Market sentiment has shifted to risk-off
Italy’s proposed coalition collapsed over the weekend after the president refused to accept eurosceptic Paolo Savona as Minister of Finance. Markets have since reacted, with Italian government bond yields rising above their eurozone counterparts. Unsurprisingly, with the possibility of another election in the cards, market sentiment has shifted to risk-off in light of the political uncertainty.
Three questions for Italy going forward
Against the backdrop of the latest polling data, it is really hard to predict what will happen next in the political arena. The latest poll of polls shows how Lega (League) has gained popularity at the expense of Forza Italia, and that the 5-Star Movement (M5S) has lost some momentum lately.
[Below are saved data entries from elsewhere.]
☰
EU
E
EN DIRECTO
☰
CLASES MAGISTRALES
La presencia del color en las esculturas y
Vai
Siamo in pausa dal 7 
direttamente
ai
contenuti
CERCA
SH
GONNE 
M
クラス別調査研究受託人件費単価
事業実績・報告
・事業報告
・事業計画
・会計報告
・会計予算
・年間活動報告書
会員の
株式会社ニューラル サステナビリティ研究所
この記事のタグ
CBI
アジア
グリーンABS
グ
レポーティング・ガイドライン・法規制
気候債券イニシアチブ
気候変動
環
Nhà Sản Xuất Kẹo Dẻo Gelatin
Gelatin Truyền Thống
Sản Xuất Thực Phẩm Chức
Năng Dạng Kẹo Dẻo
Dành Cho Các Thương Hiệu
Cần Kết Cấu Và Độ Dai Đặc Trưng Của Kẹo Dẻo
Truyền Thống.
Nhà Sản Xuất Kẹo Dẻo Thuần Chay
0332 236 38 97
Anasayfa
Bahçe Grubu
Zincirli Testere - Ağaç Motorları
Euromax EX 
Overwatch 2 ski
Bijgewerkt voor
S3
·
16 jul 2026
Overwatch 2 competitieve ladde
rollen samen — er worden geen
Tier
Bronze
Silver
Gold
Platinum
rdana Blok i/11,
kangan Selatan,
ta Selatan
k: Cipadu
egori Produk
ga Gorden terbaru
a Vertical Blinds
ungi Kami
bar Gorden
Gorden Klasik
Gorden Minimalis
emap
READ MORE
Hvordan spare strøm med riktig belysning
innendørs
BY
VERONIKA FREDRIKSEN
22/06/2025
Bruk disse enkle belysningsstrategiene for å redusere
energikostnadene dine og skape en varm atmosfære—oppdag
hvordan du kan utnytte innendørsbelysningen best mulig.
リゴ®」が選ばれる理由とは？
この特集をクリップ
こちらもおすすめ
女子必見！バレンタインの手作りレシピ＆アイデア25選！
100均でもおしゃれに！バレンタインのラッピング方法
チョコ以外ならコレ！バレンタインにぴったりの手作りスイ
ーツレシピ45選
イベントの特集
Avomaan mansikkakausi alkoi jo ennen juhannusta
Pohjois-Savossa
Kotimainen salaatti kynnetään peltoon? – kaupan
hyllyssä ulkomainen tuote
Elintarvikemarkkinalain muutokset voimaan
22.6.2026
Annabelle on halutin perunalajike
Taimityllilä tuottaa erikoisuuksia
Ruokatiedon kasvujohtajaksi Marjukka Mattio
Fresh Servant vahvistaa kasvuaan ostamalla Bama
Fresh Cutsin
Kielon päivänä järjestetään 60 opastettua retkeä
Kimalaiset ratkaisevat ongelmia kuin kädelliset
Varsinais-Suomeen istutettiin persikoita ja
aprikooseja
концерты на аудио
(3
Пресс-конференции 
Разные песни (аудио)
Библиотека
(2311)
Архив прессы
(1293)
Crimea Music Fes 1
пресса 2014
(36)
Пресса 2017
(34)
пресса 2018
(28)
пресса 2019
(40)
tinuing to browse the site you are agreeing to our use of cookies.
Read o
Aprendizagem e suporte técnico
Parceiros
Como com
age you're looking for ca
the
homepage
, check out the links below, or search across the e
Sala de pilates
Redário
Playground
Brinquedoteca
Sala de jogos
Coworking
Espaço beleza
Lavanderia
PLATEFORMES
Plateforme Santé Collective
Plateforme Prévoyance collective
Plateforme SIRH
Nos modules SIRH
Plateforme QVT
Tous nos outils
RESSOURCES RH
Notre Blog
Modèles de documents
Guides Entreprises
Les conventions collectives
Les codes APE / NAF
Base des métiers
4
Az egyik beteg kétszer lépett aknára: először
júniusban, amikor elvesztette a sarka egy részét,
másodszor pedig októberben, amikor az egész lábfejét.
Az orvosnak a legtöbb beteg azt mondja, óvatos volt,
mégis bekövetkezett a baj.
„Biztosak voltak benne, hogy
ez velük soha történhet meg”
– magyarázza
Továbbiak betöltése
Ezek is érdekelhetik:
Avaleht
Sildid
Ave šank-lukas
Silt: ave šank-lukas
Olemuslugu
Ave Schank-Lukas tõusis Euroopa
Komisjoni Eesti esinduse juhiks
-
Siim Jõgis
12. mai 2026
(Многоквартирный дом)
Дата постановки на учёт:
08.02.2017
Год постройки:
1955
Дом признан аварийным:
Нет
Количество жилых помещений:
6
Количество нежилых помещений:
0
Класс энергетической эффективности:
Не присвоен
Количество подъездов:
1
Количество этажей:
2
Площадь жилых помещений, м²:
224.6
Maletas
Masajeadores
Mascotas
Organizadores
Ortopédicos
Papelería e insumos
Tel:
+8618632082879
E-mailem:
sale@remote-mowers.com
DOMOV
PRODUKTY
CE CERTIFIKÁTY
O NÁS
This makes it hard to predict what both Lega and M5S really want at this juncture:
- Does Lega want to capitalize on their improvement or do they want to hold out in the hopes of being able to challenge M5S for the top spot?
- Does M5S really want new elections, given they would have to change every candidate (or change their bylaws)?
- And finally, what will the official return of Silvio Berlusconi mean now that he is again allowed to run for office?
We don’t have answers to these questions. Only time will tell.
Looking over the longer term—What could happen next?
What happens over the next year or two will determine not only what Italy’s relationship with the eurozone and its institutions will be, but it will also determine whether or not current market pricing provides investors with a potential opportunity.
With this in mind, we’ve are keeping a close eye on the following topics:
Eurozone membership
We continue to believe that risk to Italy’s membership in the eurozone is limited. The euro still has the support of roughly 60% of Italians, and both Lega and M5S have noticeably toned down their euro-skepticism. Even more, President Sergio Mattarella is clearly trying to protect Italy against anti-euro moves.